Here's one where the gun went off because four people "over handled" it (ohne.ws/YaeTvq). Yeah, happens all the time with knives, too.

And don't argue training. Training is meaningless. You can claim that those people weren't trained to handle guns correctly, so of course that happened.

This is what happens with a soldier in a gun range when he cleans his gun (bit.ly/Wui6cV). This is what happens when a soldier tries to scare his friend in order to cure hiccups (cbsn.ws/Wxq17n).

In this one, the father refuses to blame the sacred gun for the accidental shooting of his son (bit.ly/11KUSCF) though he refers to it as "unreliable" -- why did he own a gun if it couldn't be trusted? -- and touting how all the gun training in the world didn't stop his son from doing something stupid, counting his blessings that it wasn't fatal, and generally doing his best to argue effectively for the other side while claiming not to.

If only accidental shootings just affected careless gun owners. This guy was killed at a Super Bowl party by a friend who was just showing the gun to him (bit.ly/VIjj1O).

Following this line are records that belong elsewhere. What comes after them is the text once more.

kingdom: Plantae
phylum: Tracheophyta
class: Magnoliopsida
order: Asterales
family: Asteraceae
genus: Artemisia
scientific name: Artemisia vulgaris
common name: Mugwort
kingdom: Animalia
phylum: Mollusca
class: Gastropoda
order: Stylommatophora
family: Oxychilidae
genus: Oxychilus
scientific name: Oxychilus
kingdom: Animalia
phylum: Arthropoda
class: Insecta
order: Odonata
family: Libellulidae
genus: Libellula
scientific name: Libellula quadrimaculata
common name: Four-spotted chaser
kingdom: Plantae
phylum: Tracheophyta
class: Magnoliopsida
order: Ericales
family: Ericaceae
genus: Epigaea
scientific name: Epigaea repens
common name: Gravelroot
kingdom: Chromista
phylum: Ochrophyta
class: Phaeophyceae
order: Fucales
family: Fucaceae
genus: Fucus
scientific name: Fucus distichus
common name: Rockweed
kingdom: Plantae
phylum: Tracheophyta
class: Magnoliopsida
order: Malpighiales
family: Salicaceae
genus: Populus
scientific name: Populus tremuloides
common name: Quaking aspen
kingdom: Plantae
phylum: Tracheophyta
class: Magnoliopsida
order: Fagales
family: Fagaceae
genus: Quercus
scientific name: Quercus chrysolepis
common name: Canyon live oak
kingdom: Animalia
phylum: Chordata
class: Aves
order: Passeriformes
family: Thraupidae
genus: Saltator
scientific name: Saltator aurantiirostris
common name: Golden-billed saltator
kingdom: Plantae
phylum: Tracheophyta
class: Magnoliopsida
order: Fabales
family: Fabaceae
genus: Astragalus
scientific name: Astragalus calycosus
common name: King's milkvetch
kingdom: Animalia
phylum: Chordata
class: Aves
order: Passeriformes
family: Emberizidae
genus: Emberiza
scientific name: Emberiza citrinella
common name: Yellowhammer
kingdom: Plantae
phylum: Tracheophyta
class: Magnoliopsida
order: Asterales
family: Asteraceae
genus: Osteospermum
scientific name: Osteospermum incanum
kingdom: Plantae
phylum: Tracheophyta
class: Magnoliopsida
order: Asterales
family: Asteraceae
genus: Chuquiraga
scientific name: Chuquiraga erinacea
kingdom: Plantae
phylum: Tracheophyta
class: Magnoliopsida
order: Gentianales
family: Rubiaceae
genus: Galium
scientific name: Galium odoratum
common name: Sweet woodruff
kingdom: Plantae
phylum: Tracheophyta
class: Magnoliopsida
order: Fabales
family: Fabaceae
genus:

There's this depressing story (gaw.kr/Xo1FL3) about a three-year-old who died because he found a pink gun that he thought was a toy.

And there's this one (on.lsj.com/14S0uut) that has a 14-year-old handling a gun while the parents were out and shooting his 13-year-old sister in the head.

It turns out that not only do people kill people, guns actually kill people, too.

Of course, there are always the ones that aren't accidents. Murder-suicides by gun show that people compelled to take themselves out of life aren't always happy to go alone -- whether the other person wants to or not -- as this husband-wife incident in Texas shows (dallasne.ws/WOEr4n), as does this Rocky Mountain shooting (bit.ly/Xo1Qpu) and this horrifying incident involving a father shooting himself and his two kids, not to mention the family dog (lat.ms/Yafpd3).

The investigating officer describes them as "upstanding members of the community." In other words, not criminals.

Here's the kicker -- all these guns were legally purchased. None of the shooters were criminals. And none of these involve using the guns against criminals. Not one crime was stopped by guns in any of these incidents, but many citizens died because of them.

The most revelatory recent gun murder story is that of renowned military sniper Chris Kyle (ind.pn/YTsCNk).

He was shot dead by a gunman while he himself had a gun, in a gun range, with other people who had guns. If a gun didn't help this guy stay alive, then the gun debate is effectively over. This was a best case scenario, the one that the NRA argues for, put into a real life test situation, and failing.

Obama doesn't have to worry about actually sending out drones to kill Americans, because we're doing away with each other for him.

John Seven is the Transcript's arts and entertainment editor.